Studies in Algorithms (Thesis)

Report ID: TR-763-06
Author: Ailon, Nir
Date: 2006-08-00
Pages: 151
Download Formats: |PDF|
Abstract:

This work is comprised of three separate parts: (1) Lower bounds for linear degeneracy testing (based on joint work with Bernard Chazelle); (2) Aggregating inconsistent information (based on joint work with Moses Charikar and Alantha Newman); and (3) The fast Johnson-Lindenstrauss transform and approximate nearest neighbor searching (based on joint work with Bernard Chazelle). The first part discusses a fundamental computational geometric problem called rSUM: given n real numbers, do any r of them sum up to 0? It is the simplest case of a more general family of problems called degeneracy testing. The computational model assumed is the linear decision tree. We extend and improve a seminal result by Erickson from 1999. The second part studies optimization algorithms designed for integrating information coming from different sources. This framework includes the well-known problem of voting from the old theory of social choice.

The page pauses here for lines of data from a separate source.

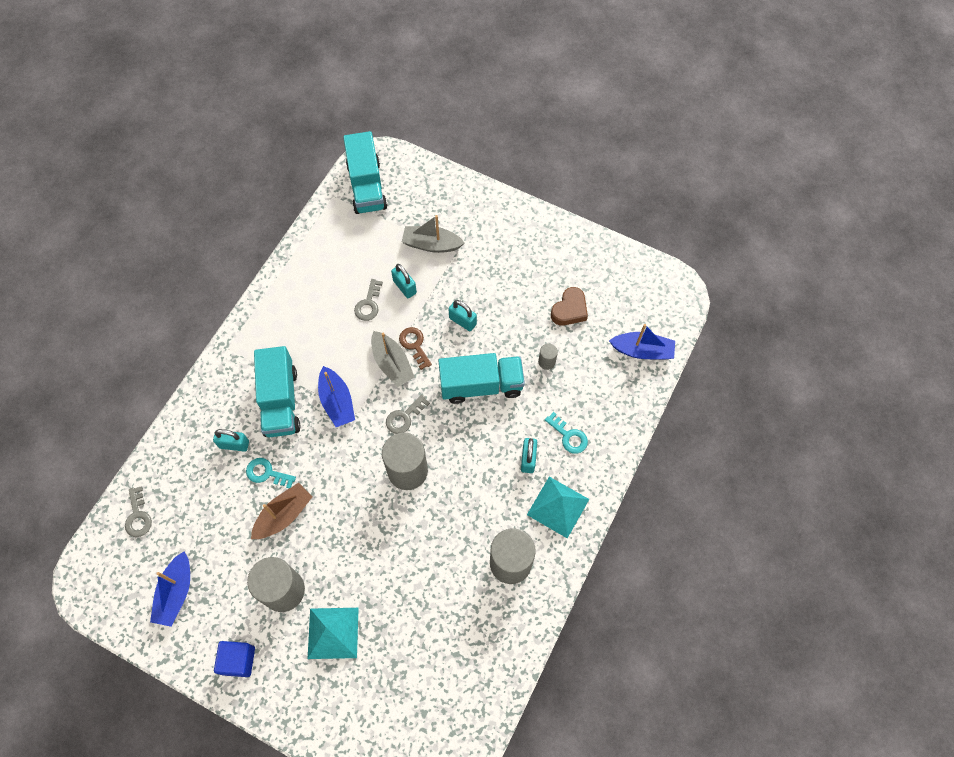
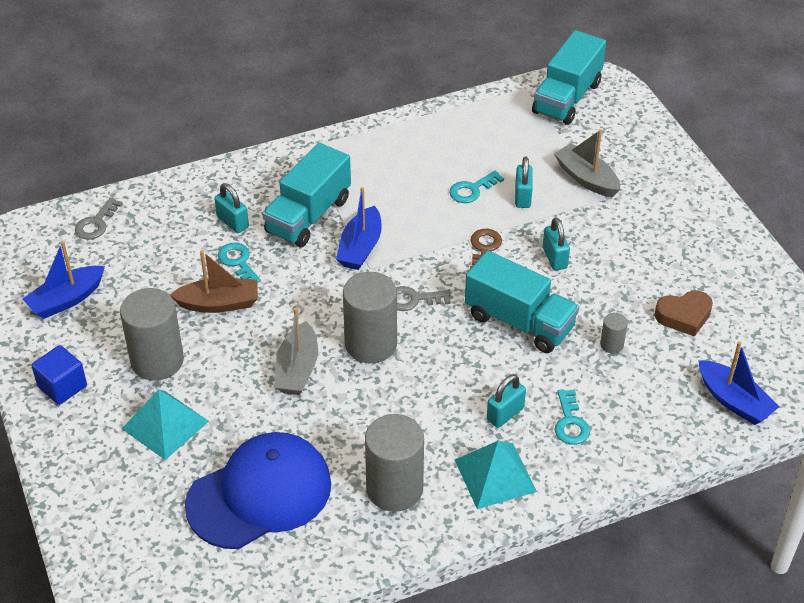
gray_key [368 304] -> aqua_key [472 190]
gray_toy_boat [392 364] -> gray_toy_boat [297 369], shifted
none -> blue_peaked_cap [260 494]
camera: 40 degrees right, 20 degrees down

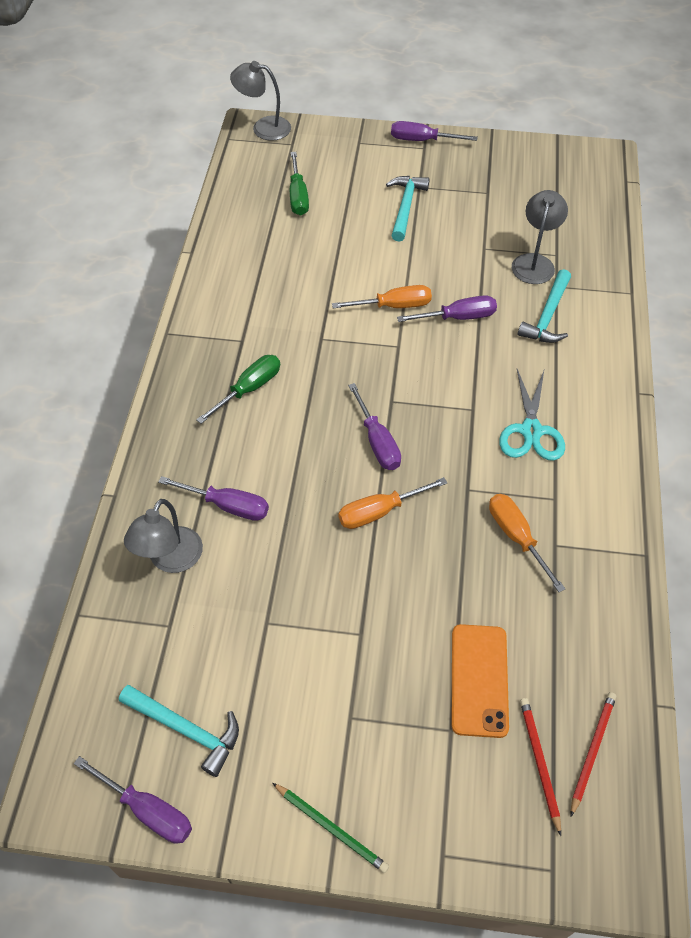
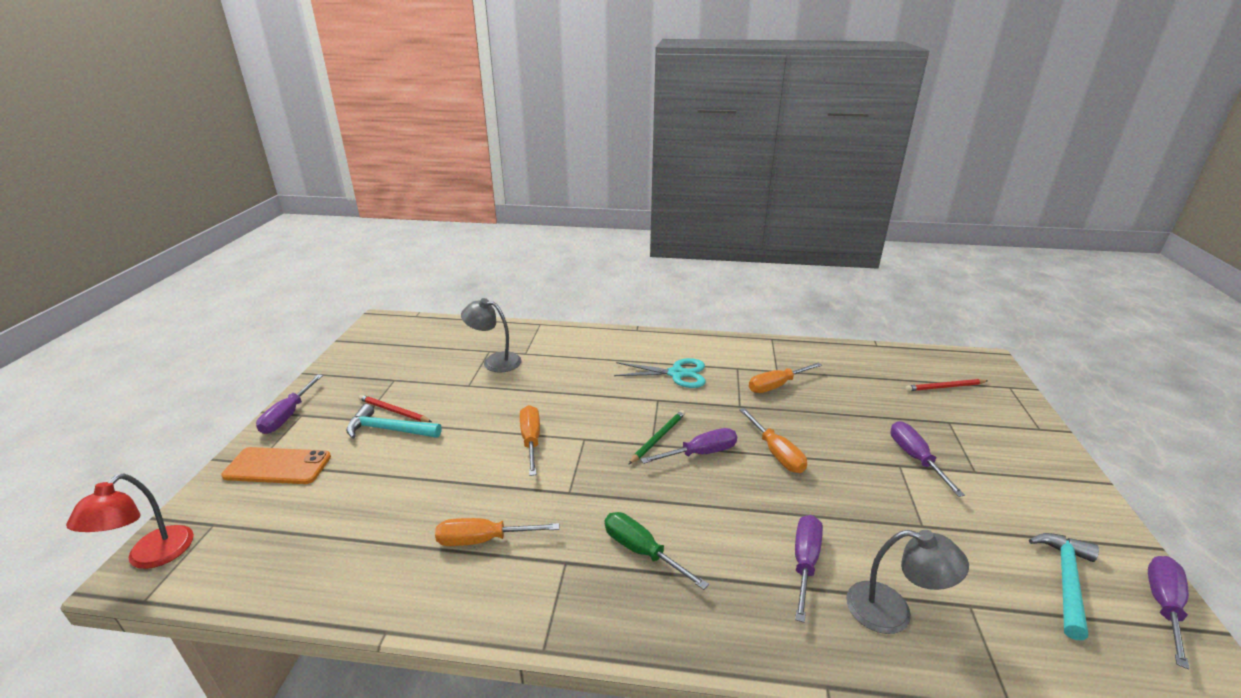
gray_reading_lamp [263 127] -> red_reading_lamp [151 557]
green_pencil [331 827] -> green_pencil [658 438], shifted
green_screwdriver [298 197] -> none
purple_screwdriver [459 317] -> purple_screwdriver [914 457], shifted
orange-coloured_phone [479 680] -> orange-coloured_phone [277 466], shifted
aqua_claw_hammer [547 316] -> none
red_pencil [592 751] -> red_pencil [394 411], shifted
none -> orange-coloured_screwdriver [482 540]
camera: 90 degrees left, 25 degrees down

Recently, the computational aspects of these problems have been studied, and several hardness results were proved. We design improved algorithms for two important problems known as rank aggregation and consensus clustering. In our analysis we prove new results on optimization over binary relations (in particular, order and equivalence relations). The third part revisits the computational aspects of a well-known lemma by Johnson and Lindenstrauss from the mid 80's, stating that any finite subset of a Euclidean space can be almost isometrically embedded in a space of dimension at most logarithmic in the size of the subset by projecting onto a random subspace. This technique improves many algorithms suffering from running time and/or space depending heavily on the dimensionality. In this work we define a new distribution on linear transformations with a significant computational improvement. We call it the Fast Johnson-Lindenstrauss Transform (FJLT), and show how to apply it to improve nearest neighbor searching in Euclidean space.